PhD project by Charles Tamou. This study aims at studying interaction between the conservation of biodiversity, wildlife and its habitat in the Transfrontier Biosphere Reserve of the W and livestock production by pastoralists in Benin. Such understanding will be the basis of scenario analysis in order to identify options that will contribute to the improvement of the livelihoods of pastoralists while maintaining rangeland ecosystem integrity and biodiversity.

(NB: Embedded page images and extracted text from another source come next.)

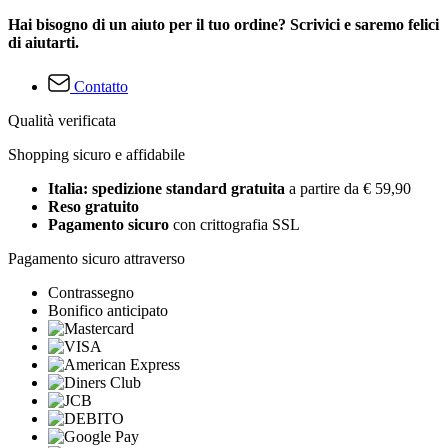
Hai bisogno di un aiuto per il tuo ordine? Scrivici e saremo felici
di aiutarti.
Contatto
Qualità verificata
Shopping sicuro e affidabile
Italia: spedizione standard gratuita
a partire da € 59,90
Reso gratuito
Pagamento sicuro
con crittografia SSL
Pagamento sicuro attraverso
Contrassegno
Bonifico anticipato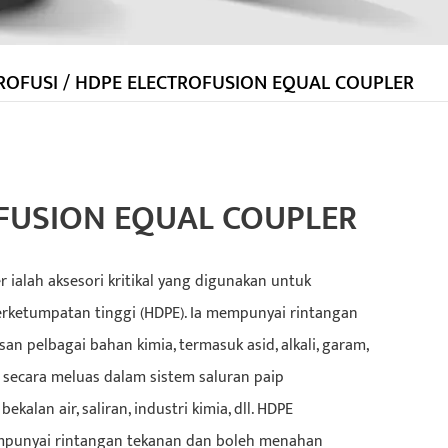
ROFUSI
/
HDPE ELECTROFUSION EQUAL COUPLER
FUSION EQUAL COUPLER
 ialah aksesori kritikal yang digunakan untuk
rketumpatan tinggi (HDPE). Ia mempunyai rintangan
n pelbagai bahan kimia, termasuk asid, alkali, garam,
n secara meluas dalam sistem saluran paip
kalan air, saliran, industri kimia, dll. HDPE
empunyai rintangan tekanan dan boleh menahan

The region of the Transfrontier Biosphere Reserve of W (TBRW) is a large area of more than 560.000 ha devoted to wildlife and its habitat conservation since 1954. The landscape of this region consists of savannah, shrubland and riparian forests along the Niger river and its tributaries. But, since the drought of 1970, the region became the sink of cattle herds from Burkina Faso, Niger, and Nigeria and sometimes from Mali and Mauritania, in search for water and fodder, usually in dry season. In spite of the fact that this activity is forbidden, pastoralists get in every year. Population growth triggers demand for more food and fibres and, as a consequence, crop farming (especially cotton cultivation) expanded around the region of the TBRW. This increased the area of crop cultivation in the region of TBRW and forced pastoralist to go into the inner of the TBRW. Results from an aerial survey in May 2003 showed that about 65000 transhumant cattle had entered TBRW. This situation led the TBRW-officer to use weapons in order to get cattle out of the protected area. But cattle are still present in the park and the competition for land in and around TBRW between pastoralists, crop farmers and nature conservation is high. It is therefore essential to explore whether these objectives can sustainably co-exist and if so, which options for sustainable use of the TBRW and its surrounding region can be identified. To do this we need to understand the interaction between vegetation and soil ecosystems of the TBRW on the one hand  and pastoralists’ practices on the other hand. This main objective of the present PhD project will be achieved by addressing the following sub-objectives:

  1. Analyze the competing uses of land in TBRW and its surrounding region;

  2. Analyze pastoralists’ practices, ecological knowledge and perception of the impacts of their activities on ecosystem services;

  3. Assess the impact of pastoralists’ practices on rangeland ecology;

  4. Analyze the sustainability of the current land use in this region and identify sustainable options for livestock production by pastoralists in compliance with conservation’s goal.